An ERK5-NRF2 Axis Mediates Senescence-Associated Stemness and Atherosclerosis
Background: ERK5 (extracellular signal-regulated kinase 5) is a dual kinase transcription factor with an N-terminal kinase domain and a C-terminal transcriptional activation domain. Various ERK5 kinase inhibitors have been developed and tested for treating cancer and inflammatory diseases. However, recent findings have raised questions regarding the role of ERK5′s catalytic activity in proliferation and inflammation. This study aims to explore how ERK5 reprograms myeloid cells into a proinflammatory, senescent phenotype, contributing to the development of atherosclerosis.
Methods: An ERK5 S496A (dephosphorylation mimic) knock-in (KI) mouse model was created using CRISPR/Cas9. Atherosclerosis was induced through hypercholesterolemia. Plaque phenotyping in homozygous ERK5 S496A KI and wild-type (WT) mice was analyzed using imaging mass cytometry. Bone marrow-derived macrophages were isolated from hypercholesterolemic mice and characterized through RNA sequencing and various functional in vitro assays, including senescence, mitochondrial reactive oxygen species (ROS), inflammation assays, and metabolic extracellular flux analysis.

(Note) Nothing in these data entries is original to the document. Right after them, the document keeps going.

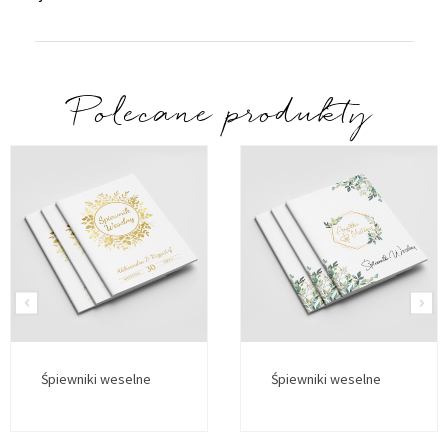
Polecane produkty
Śpiewniki weselne
Śpiewniki weselne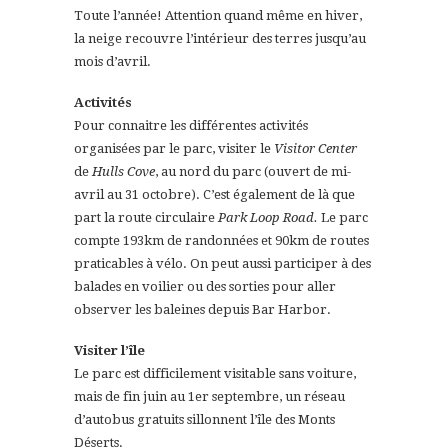
Toute l’année! Attention quand même en hiver,
la neige recouvre l’intérieur des terres jusqu’au
mois d’avril.
Activités
Pour connaitre les différentes activités
organisées par le parc, visiter le
Visitor Center
de
Hulls Cove
, au nord du parc (ouvert de mi-
avril au 31 octobre). C’est également de là que
part la route circulaire
Park Loop Road.
Le parc
compte 193km de randonnées et 90km de routes
praticables à vélo. On peut aussi participer à des
balades en voilier ou des sorties pour aller
observer les baleines depuis Bar Harbor.
Visiter l’île
Le parc est difficilement visitable sans voiture,
mais de fin juin au 1er septembre, un réseau
d’autobus gratuits sillonnent l’île des Monts
Déserts.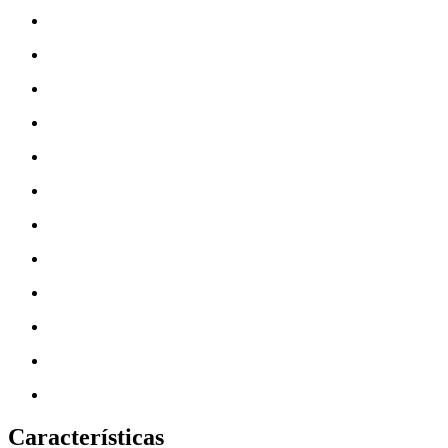
Características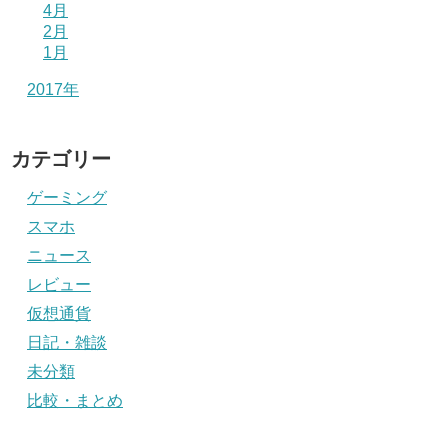
4月
2月
1月
2017年
カテゴリー
ゲーミング
スマホ
ニュース
レビュー
仮想通貨
日記・雑談
未分類
比較・まとめ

Results: We found that atherosclerosis was inhibited in ERK5 S496A KI mice. ERK5 S496 phosphorylation was shown to mediate both the senescence-associated secretory phenotype and senescence-associated stemness by upregulating AHR (aryl hydrocarbon receptor) in plaque and bone marrow-derived macrophages from hypercholesterolemic mice. Additionally, we discovered that ERK5 S496 phosphorylation induces NRF2 (NFE2-related factor 2) SUMOylation at a novel K518 site, inhibiting NRF2 transcriptional activity without affecting ERK5 catalytic function, and mediates the oxidized LDL (low-density lipoprotein)-induced senescence-associated secretory phenotype. Specific ERK5 kinase inhibitors (AX15836 and XMD8-92) were found to inhibit ERK5 S496 phosphorylation, suggesting that this modification contributes to the anti-inflammatory effects of these inhibitors.

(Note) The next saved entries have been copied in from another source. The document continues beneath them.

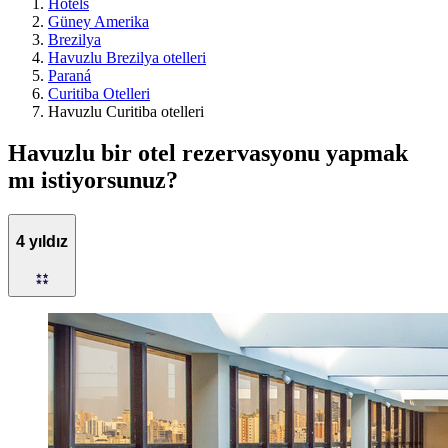
Hotels
Güney Amerika
Brezilya
Havuzlu Brezilya otelleri
Paraná
Curitiba Otelleri
Havuzlu Curitiba otelleri
Havuzlu bir otel rezervasyonu yapmak
mı istiyorsunuz?
4 yıldız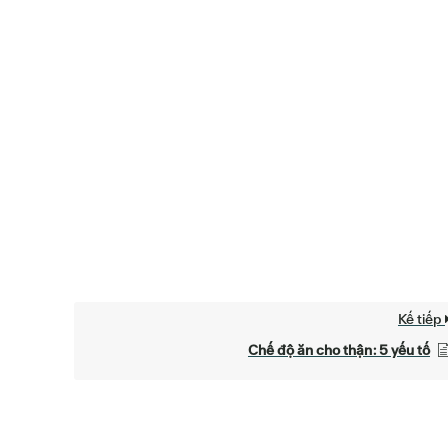
Kế tiếp
Chế độ ăn cho thận: 5 yếu tố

Conclusions: Our study uncovers a novel mechanism by which the macrophage ERK5-NRF2 axis drives the development of a unique senescence-associated secretory phenotype and stemness phenotype by upregulating AHR, contributing to atherogenesis. The discovery of the senescence-associated stemness phenotype offers a molecular explanation for the paradox of senescence in proliferative plaques, allowing myeloid cells to bypass senescence-induced cell cycle arrest during atherosclerosis progression.